* [Data extract]

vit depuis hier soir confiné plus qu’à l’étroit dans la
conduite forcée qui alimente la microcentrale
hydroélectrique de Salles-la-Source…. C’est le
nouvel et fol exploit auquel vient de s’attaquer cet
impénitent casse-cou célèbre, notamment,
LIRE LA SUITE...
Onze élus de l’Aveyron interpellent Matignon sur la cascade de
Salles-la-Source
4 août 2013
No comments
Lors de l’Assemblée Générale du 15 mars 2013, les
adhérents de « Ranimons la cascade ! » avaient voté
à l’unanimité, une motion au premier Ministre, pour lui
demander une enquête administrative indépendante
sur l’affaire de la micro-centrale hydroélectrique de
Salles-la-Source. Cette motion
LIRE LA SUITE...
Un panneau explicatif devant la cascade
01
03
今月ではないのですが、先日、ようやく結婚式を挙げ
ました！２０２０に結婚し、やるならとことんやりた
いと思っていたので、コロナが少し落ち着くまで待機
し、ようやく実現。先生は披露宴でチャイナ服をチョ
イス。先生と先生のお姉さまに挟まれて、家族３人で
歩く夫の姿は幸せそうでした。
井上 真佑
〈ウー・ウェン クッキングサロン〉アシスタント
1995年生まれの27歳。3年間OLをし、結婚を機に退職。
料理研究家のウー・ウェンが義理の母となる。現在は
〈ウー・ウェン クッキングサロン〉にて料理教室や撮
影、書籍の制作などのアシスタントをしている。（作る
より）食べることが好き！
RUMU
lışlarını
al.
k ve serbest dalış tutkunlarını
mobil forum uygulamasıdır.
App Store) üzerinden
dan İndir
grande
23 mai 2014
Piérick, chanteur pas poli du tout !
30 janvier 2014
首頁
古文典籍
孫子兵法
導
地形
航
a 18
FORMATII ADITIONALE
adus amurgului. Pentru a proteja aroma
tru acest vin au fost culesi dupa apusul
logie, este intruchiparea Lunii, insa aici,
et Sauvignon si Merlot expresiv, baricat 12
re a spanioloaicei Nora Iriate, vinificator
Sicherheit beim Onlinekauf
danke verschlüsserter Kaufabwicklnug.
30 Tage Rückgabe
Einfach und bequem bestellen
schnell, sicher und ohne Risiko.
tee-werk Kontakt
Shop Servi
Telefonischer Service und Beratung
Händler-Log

* [Prompt] Can you reproduce, line for line and unchanged, the material from its very first line through the line containing "No comments", including both of those lines?

* [The answer]
vit depuis hier soir confiné plus qu’à l’étroit dans la
conduite forcée qui alimente la microcentrale
hydroélectrique de Salles-la-Source…. C’est le
nouvel et fol exploit auquel vient de s’attaquer cet
impénitent casse-cou célèbre, notamment,
LIRE LA SUITE...
Onze élus de l’Aveyron interpellent Matignon sur la cascade de
Salles-la-Source
4 août 2013
No comments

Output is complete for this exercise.